* **Page text**

_ _ _

# Holy Cow....Daren



## Burlkraft (Oct 15, 2006)

I was just lookin' at some pictures and I came across a couple that Daren snuck in there of a guitar top he's makin'.

All I can say is......

*Nice ! ! ! ! !*

If I could figger it out I would have posted the pics...but I'm a computer dummby....I couldn't get them to post from the gallery..:wallbash: :wallbash: :wallbash: 

Ya'll need to look at his gallery...The man's got great wood....:yes: :yes:


----------



## Daren (Oct 14, 2006)

I don't know how to put the picture here either, just a link
http://www.woodworkingtalk.com/gallery/showphoto.php?photo=165&limit=recent
I started that several months ago, then set it aside...I found out guitar making is an art form as much as a craft. I have steam bent the sides and built the finger board with curly walnut. As pretty as it is going to be, I have been told (and have no reason to doubt them) by experts it will sound like crap. Oh well, I am going to finish it some day and have it as decoration. I don't play guitar I just think they are pretty (made from cool wood), so I am not qualified to make a proper instrument. It's not like making a chair...I can set in it and see if it is going to work.


----------



## Nathan (Aug 17, 2006)

Like this?













If you want to do the same thing right click a picture and select "Properties". This will give you some info about the picture as well as a link to it. Copy the link by highlighting it and pressing CTRL-C.

Then press the







button above the post box and paste the link into the feild that is given.


Does that make ANY sense at all? Sorry for the confusion. I'll see if there is an easier way for me to set this up.


----------



## Burlkraft (Oct 15, 2006)

That's It....:thumbsup: :thumbsup: :thumbsup: 

Man...isn't that wood just sick????:cool2: :tongue_smilie: :icon_cool: :brows: :detective: :thumbup1:


----------



## Daren (Oct 14, 2006)

Nathan, made perfect sense to me. Steve, it's some curly red maple that had started to spalt. I was playing around to see if I got Nathans instructions right. This is the back... a picture with my camera phone (horrible quality, but the wife is outta town on business with the only digital camera in the house I can hook up to this computer, the rest hook up to her laptap..which of course she has too) I will put a better picture of the back some day, it's prettier than the front.


----------



## TexasTimbers (Oct 17, 2006)

Jimminy Cricket! Who's the lucky picker Daren? You? Or is this a commission?


----------



## SawDustJack (Nov 6, 2006)

Yah I cked our Daren's stuff too :thumbsup:


----------



## Burlkraft (Oct 15, 2006)

That's pretty cool..:icon_cool:..I've always wanted to build a guitar. I've encased a lot of them in slabs and epoxy, but never built one. Even if that one don't sound too good...it's sure gonna be pretty :thumbsup: ....I'll have to see if I can find some guitar pics....:yes:


----------



## Daren (Oct 14, 2006)

_ _ _

* **Exercise set**
A: Transcribe the forum thread on the guitar top from "Nathan, made perfect" to "(Oct 17, 2006)".
B: Answer these questions using the forum thread on the guitar top:
(i) With what wood did Daren build the finger board?
(ii) Which key combination does Nathan say copies the link?
(iii) In what has Burlkraft encased many guitars?

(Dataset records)
_ _ _

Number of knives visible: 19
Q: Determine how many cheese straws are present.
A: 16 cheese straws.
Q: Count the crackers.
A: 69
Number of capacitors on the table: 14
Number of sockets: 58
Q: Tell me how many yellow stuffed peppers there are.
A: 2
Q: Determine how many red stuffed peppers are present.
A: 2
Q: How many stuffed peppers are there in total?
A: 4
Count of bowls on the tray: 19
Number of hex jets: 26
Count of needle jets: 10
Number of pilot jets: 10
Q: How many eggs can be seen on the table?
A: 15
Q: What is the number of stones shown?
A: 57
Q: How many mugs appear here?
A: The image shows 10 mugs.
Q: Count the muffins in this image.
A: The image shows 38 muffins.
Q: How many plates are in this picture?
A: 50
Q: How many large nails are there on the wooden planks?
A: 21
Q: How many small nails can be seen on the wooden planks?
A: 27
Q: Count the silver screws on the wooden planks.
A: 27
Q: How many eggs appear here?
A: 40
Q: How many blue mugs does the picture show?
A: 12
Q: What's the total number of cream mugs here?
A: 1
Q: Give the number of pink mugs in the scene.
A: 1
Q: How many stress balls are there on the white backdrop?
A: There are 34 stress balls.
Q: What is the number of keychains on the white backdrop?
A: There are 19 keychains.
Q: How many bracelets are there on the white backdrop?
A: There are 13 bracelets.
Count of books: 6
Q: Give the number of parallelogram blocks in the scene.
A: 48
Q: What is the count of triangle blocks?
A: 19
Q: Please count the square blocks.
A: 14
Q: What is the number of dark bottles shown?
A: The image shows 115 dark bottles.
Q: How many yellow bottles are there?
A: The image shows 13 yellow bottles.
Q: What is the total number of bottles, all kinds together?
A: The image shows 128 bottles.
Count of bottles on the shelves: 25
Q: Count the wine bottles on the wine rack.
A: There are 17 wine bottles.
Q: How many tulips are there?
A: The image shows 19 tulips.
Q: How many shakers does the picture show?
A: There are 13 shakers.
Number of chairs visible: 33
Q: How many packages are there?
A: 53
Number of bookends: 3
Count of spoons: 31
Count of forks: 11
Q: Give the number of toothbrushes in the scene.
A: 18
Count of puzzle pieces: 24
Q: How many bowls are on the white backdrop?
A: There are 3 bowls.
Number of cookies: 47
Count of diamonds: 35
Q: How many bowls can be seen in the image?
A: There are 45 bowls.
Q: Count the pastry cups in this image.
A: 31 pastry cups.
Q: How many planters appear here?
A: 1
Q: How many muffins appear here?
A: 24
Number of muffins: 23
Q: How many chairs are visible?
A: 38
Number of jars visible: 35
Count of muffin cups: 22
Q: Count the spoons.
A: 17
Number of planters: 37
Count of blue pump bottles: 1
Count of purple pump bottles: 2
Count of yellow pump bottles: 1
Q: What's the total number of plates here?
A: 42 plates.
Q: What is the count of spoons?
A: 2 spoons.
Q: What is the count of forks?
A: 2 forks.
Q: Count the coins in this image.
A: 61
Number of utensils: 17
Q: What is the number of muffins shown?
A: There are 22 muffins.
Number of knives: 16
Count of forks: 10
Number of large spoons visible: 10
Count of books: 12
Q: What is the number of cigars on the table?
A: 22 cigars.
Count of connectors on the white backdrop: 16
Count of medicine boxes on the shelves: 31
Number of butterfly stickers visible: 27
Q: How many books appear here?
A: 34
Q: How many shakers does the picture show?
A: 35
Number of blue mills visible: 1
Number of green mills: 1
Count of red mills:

_ _ _

* **Answers to the exercises**
A:
Nathan, made perfect sense to me. Steve, it's some curly red maple that had started to spalt. I was playing around to see if I got Nathans instructions right. This is the back... a picture with my camera phone (horrible quality, but the wife is outta town on business with the only digital camera in the house I can hook up to this computer, the rest hook up to her laptap..which of course she has too) I will put a better picture of the back some day, it's prettier than the front.


----------



## TexasTimbers (Oct 17, 2006)

B:
(i) Curly walnut.
(ii) CTRL-C.
(iii) Slabs and epoxy.